Siemens-Aufträge aus Spanien und Irak

Beim Wiederaufbau der Infrastruktur im Irak hat der deutsche Siemens-Konzern den Auftrag erhalten, im Norden des Landes ein GSM-Mobilfunknetz aufzubauen.

Der Vertrag mit dem Netzbetreiber Wataniya Telecom in Kuwait sei bereits vor Weihnachten unterschrieben worden, so Siemens-Sprecher Peter Gottal.

Außerdem sei Siemens mit dem US-Generalunternehmer Bechtel "bei zwei Kraftwerken als Zulieferer im Gespräch", sagte Gottal. Für das wiederherzustellende Kraftwerk Daura 5/6 bei Bagdad könnte die amerikanische Tochter Siemens-Westinghouse Dampfturbinen liefern.

In Spanien wird Siemens zusammen mit Ericsson für die zweite Ausbaustufe des UMTS-Netzes des Mobilfunkanbieters Telefonica Moviles zuliefern. Finanzielle Einzelheiten wurden auch hier nicht genannt.

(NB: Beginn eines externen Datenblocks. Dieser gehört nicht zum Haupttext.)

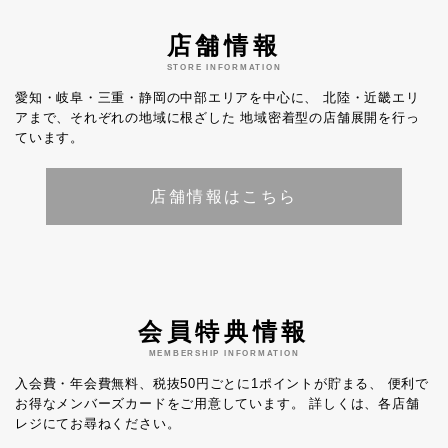
店舗情報
STORE INFORMATION
愛知・岐阜・三重・静岡の中部エリアを中心に、
北陸・近畿エリ
アまで、それぞれの地域に根ざした
地域密着型の店舗展開を行っ
ています。
店舗情報はこちら
会員特典情報
MEMBERSHIP INFORMATION
入会費・年会費無料、税抜50円ごとに1ポイントが貯まる、
便利で
お得なメンバーズカードをご用意しています。
詳しくは、各店舗
レジにてお尋ねください。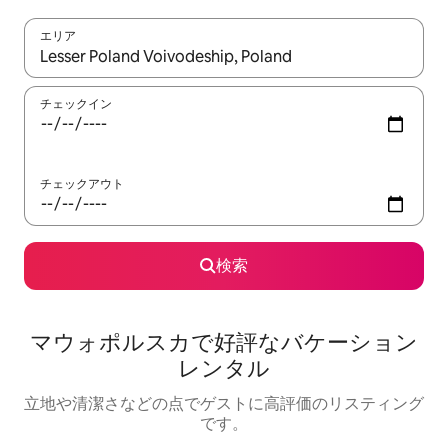
エリア
検索結果が表示されたら、上下の矢印キーを使って移動するか、
チェックイン
チェックアウト
検索
マウォポルスカで好評なバケーション
レンタル
立地や清潔さなどの点でゲストに高評価のリスティング
です。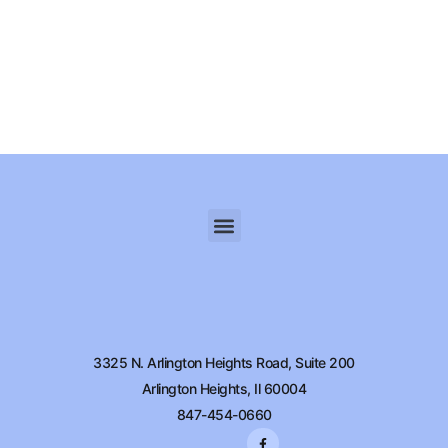
3325 N. Arlington Heights Road, Suite 200
Arlington Heights, Il 60004
847-454-0660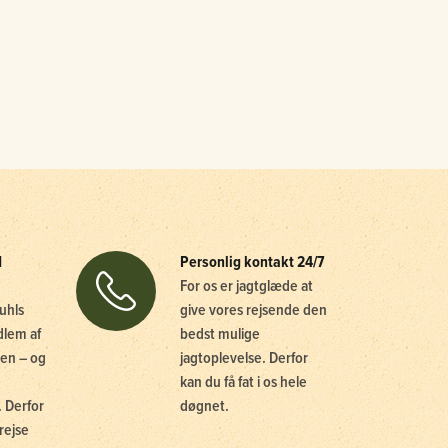
d
Personlig kontakt 24/7
For os er jagtglæde at
uhls
give vores rejsende den
dlem af
bedst mulige
en – og
jagtoplevelse. Derfor
kan du få fat i os hele
 Derfor
døgnet.
rejse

Für die zweite Ausbaustufe des Netzes will Telefonica Moviles bis 2006 eine Milliarde Euro investieren. Derzeit unterhält das Unternehmen in Spanien rund 1.100 UMTS-Basisstationen, die nach den Worten eines Firmensprechers durchwegs von Ericsson installiert wurden. Im Rahmen der zweiten Stufe will Telefonica Moviles die Zahl der Stationen auf 7.000 bis 8.000 ausbauen.

Die Vereinbarung mit Siemens und Ericsson bringe im Vergleich zur ersten Phase eine beträchtliche Kostenersparnis, sagte der Moviles-Sprecher. Er begründete das mit der ausgereifteren und weniger kostspieligen Technologie.